PROBLEMS TO SOLVE:
**A.** Please extract everything from "Prior to its" down to "of the contract." in the Wells Fargo Center text.
**B.** List the teams that the Wells Fargo Center text names as home tenants of the arena.

READING TEXT:
□ □ □

The Wells Fargo Center is a multi-purpose indoor arena located in Philadelphia. It serves as the home of the Philadelphia Flyers of the National Hockey League (NHL), the Philadelphia 76ers of the National Basketball Association (NBA), and the Philadelphia Wings of the National Lacrosse League (NLL). The arena lies at the southwest corner of the South Philadelphia Sports Complex, which includes Lincoln Financial Field, Citizens Bank Park, and Xfinity Live!.

The Wells Fargo Center, originally called Spectrum II, was completed in 1996 to replace the Spectrum as the home arena of the 76ers and Flyers, on the former site of John F. Kennedy Stadium at a cost of $210 million, largely privately financed (though the city and state helped to pay for the local infrastructure).  It is owned by Comcast Spectacor, which also owns the Flyers, and is operated by its arena-management subsidiary, Global Spectrum. Since opening, it has been known by a number of different names through naming rights deals and bank mergers, including CoreStates Center from 1996 to 1998, First Union Center from 1998 to 2003, and Wachovia Center from 2003 to 2010. Since 2010, naming rights have been held by financial services company Wells Fargo, after their acquisition of Wachovia. CoreStates Financial Corporation was acquired by First Union, which later also purchased Wachovia National Bank to rename itself Wachovia Corporation; the combined company was acquired by Wells Fargo in 2008.

In addition to hosting home games for its main tenants, the arena has been the site of a number of other notable athletic events including Games 1 and 2 from the 1997 and Games 3, 4 and 6 of the 2010 Stanley Cup Finals, Games 3, 4 and 5 of the 2001 NBA Finals, and various collegiate events for the National Collegiate Athletic Association (NCAA). Wells Fargo Center has hosted two political conventions, hosting the 2000 Republican National Convention and 2016 Democratic National Convention. The arena is a regular venue for concerts and WWE events. The arena has a concert seating capacity of 21,000 seated and at least 21,500 standing.

Naming rights

Prior to its construction, the proposed arena was tentatively called "Spectrum II". The Wells Fargo Center was originally named for CoreStates Financial Corporation, which agreed to pay $40 million over 21 years for the naming rights, with additional terms to be settled later for an additional eight-year period at the end of the contract.

□ □ □

[Collected data entries]
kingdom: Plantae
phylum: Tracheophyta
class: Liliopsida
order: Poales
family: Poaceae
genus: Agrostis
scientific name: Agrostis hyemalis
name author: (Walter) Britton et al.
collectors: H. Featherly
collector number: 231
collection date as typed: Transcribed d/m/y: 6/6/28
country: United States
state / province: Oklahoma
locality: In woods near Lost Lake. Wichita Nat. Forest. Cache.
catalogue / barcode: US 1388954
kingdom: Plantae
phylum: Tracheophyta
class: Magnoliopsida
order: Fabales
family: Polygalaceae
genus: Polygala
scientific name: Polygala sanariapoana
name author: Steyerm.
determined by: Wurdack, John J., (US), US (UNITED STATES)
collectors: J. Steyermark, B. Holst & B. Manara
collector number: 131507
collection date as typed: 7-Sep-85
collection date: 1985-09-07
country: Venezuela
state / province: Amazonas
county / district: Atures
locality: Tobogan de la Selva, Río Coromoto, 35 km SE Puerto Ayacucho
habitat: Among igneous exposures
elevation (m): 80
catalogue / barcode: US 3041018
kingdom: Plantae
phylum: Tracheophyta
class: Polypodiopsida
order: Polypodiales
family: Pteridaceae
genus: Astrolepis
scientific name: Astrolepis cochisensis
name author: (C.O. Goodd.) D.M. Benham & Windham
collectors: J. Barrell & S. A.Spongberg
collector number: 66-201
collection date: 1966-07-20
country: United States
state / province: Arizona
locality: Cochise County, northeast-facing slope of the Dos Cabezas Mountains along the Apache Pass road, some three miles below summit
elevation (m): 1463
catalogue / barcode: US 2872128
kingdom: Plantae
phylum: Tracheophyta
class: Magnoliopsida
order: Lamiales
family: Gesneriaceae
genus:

□ □ □

RESPONSE LIST:
**A.**
Prior to its construction, the proposed arena was tentatively called "Spectrum II". The Wells Fargo Center was originally named for CoreStates Financial Corporation, which agreed to pay $40 million over 21 years for the naming rights, with additional terms to be settled later for an additional eight-year period at the end of the contract.

**B.**
- Philadelphia Flyers (National Hockey League)
- Philadelphia 76ers (National Basketball Association)
- Philadelphia Wings (National Lacrosse League)